Outra lição que podemos tirar da axiomática do capital é a de que não há economia sem política. O conceito de Deleuze e Guattari salienta que não há mudança econômica, não há direito dos trabalhadores, não há estado de bem-estar social, se não houver luta. Toda conquista vem dos esforços para conquistá-la. A axiomática é exatamente a máquina social capitalista que apropria as vitórias – sejam elas da classe trabalhadora, dos oprimidos, subalternos – transformando-as em axiomas, ou seja, realizando a transmutação de poderosas possibilidades revolucionárias em novas engrenagens que alimentarão o sistema. Todo progresso que alcançamos nas lutas de classe, gênero, sexo e raça, todas as vitórias, de uma forma ou outra, estão abertas a cooptação pelo capital. Esse é um dos mecanismos pelo qual mantém-se vivo. E não será diferente no mundo pós-covid. Acredito que toda forma de avanço, em direção a uma sociedade mais justa e igualitária, é autojustificada pela melhora nas condições de vida daqueles que batalharam pelo avanço. Mas nem por isso o capitalismo se torna mais fraco, ou mais próximo de sua derrocada. O vírus, portanto, nada nos garante. Desemprego em massa, um sistema de saúde precário que não atende as necessidades do surto, as bolsas de valores despencando, um número inaceitável de mortes por dia – não há previsão possível sobre o futuro do capitalismo a partir do que fica exposto na pandemia, há apenas mais um diagnóstico do que já está óbvio: chegamos a esse ponto por conta das ações políticas que nos conduziram até aqui.

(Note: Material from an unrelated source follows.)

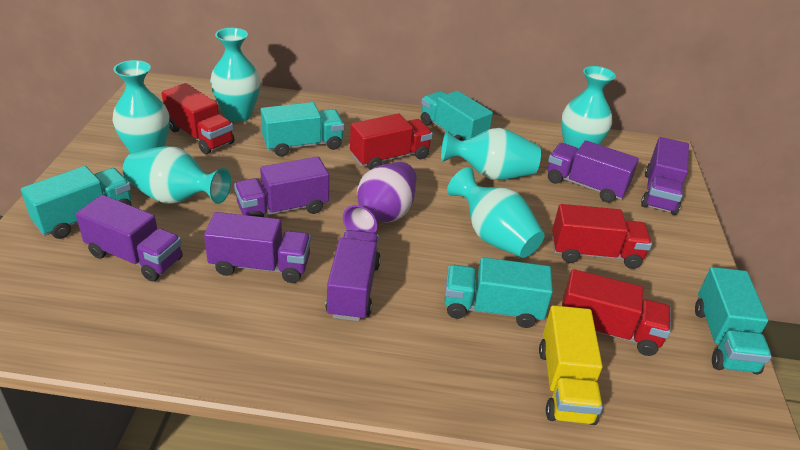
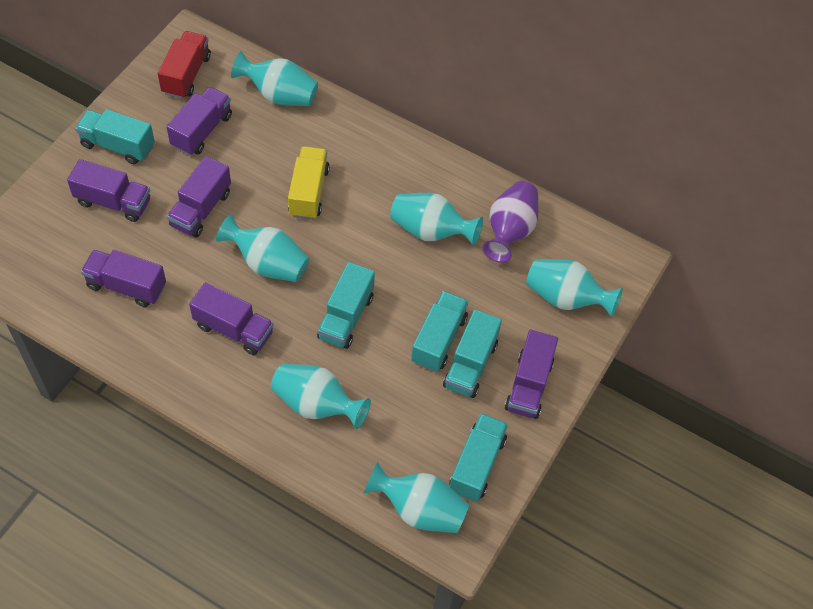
red truck: [162,83,234,154] [350,113,433,170] [552,204,652,269] [562,269,671,356] = 4 -> [158,31,211,99] = 1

O que busco salientar, portanto, é que não esqueçamos do poder de ressurreição do capital, essa verdadeira fênix pós-apocalíptica, que quanto mais se prevê sua morte, mais em chamas fica. Mas, principalmente, não nos esqueçamos dos “essenciais”, que são assim chamados por manterem a roda do sistema capitalista girando e servindo aos essenciais de fato. Se o essencial é incorpóreo, portanto, livre em sua essência para se mover e manipular o que melhor lhe aprouver, o “essencial” está fadado ao peso incomensurável de seu corpo, afundando em terra movediça, “livre” – apenas e a cada dia mais – de seus direitos trabalhistas e humanos.

João Marcos Albuquerque é mestrando em Filosofia pela UFRJ.